**Work instructions:** Repeat the records below exactly, beginning at the first line and finishing with the line that contains "臆することなくどうぞ。ソムリエに予算や好みを伝えれば、ぴっ".

**The data:**
↓

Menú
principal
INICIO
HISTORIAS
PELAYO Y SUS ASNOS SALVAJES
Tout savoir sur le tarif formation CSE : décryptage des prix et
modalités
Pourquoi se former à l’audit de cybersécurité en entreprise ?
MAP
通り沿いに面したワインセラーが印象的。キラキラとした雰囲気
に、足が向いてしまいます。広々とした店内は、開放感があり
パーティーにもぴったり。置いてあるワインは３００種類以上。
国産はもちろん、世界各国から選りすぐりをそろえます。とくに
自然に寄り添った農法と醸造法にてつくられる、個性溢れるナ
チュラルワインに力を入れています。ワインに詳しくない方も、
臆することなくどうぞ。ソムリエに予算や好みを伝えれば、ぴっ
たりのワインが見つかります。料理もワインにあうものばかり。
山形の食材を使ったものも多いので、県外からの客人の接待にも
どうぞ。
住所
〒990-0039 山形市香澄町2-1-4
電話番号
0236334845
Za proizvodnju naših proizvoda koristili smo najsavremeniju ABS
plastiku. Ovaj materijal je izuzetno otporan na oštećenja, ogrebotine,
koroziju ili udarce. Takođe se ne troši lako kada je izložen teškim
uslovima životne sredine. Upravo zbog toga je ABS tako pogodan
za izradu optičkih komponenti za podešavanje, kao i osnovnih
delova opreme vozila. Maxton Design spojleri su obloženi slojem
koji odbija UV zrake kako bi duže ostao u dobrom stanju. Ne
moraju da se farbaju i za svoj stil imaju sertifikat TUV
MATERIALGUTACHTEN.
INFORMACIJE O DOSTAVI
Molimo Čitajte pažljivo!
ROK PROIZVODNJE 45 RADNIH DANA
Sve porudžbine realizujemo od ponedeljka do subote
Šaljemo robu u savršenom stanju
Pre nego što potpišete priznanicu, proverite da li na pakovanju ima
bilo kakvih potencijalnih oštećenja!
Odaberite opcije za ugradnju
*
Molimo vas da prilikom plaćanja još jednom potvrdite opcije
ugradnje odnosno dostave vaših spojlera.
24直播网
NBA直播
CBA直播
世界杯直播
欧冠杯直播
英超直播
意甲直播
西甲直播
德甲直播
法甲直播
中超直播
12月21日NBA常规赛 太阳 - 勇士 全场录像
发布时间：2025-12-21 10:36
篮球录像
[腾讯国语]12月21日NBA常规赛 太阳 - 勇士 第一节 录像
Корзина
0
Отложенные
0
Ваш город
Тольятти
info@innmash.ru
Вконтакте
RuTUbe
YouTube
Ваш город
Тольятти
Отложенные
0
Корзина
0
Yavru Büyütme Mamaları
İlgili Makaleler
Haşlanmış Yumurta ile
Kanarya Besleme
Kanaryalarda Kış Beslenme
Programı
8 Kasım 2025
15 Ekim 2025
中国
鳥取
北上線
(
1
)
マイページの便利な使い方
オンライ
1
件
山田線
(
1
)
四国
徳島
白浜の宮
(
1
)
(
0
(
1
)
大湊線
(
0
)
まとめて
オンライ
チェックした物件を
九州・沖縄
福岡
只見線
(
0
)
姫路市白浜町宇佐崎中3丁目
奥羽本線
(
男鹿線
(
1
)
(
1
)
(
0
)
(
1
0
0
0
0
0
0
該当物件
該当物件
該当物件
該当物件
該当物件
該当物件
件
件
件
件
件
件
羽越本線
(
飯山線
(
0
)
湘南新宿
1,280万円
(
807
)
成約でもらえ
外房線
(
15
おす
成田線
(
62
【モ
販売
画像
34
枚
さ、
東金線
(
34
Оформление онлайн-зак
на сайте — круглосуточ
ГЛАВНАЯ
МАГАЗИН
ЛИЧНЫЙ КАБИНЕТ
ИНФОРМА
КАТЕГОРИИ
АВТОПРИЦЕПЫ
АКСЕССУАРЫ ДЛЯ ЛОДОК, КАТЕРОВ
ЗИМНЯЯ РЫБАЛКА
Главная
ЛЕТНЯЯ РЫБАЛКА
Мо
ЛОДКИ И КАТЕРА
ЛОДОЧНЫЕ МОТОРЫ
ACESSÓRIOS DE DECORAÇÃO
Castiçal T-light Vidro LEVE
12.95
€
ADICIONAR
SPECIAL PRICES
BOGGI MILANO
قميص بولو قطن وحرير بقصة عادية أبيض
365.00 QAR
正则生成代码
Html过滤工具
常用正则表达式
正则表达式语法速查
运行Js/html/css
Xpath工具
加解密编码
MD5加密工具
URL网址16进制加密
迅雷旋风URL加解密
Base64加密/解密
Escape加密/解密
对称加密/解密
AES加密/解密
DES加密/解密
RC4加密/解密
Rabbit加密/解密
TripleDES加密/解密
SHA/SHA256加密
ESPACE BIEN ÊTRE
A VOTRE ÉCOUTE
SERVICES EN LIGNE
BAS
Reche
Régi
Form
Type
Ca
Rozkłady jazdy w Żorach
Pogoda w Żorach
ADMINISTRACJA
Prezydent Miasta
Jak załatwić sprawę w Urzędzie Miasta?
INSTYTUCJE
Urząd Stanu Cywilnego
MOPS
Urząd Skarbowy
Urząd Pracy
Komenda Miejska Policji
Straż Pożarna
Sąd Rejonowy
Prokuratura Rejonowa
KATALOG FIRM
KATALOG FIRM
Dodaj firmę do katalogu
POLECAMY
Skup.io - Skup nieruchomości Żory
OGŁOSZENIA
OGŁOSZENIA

↑

**Task answer:**
Menú
principal
INICIO
HISTORIAS
PELAYO Y SUS ASNOS SALVAJES
Tout savoir sur le tarif formation CSE : décryptage des prix et
modalités
Pourquoi se former à l’audit de cybersécurité en entreprise ?
MAP
通り沿いに面したワインセラーが印象的。キラキラとした雰囲気
に、足が向いてしまいます。広々とした店内は、開放感があり
パーティーにもぴったり。置いてあるワインは３００種類以上。
国産はもちろん、世界各国から選りすぐりをそろえます。とくに
自然に寄り添った農法と醸造法にてつくられる、個性溢れるナ
チュラルワインに力を入れています。ワインに詳しくない方も、
臆することなくどうぞ。ソムリエに予算や好みを伝えれば、ぴっ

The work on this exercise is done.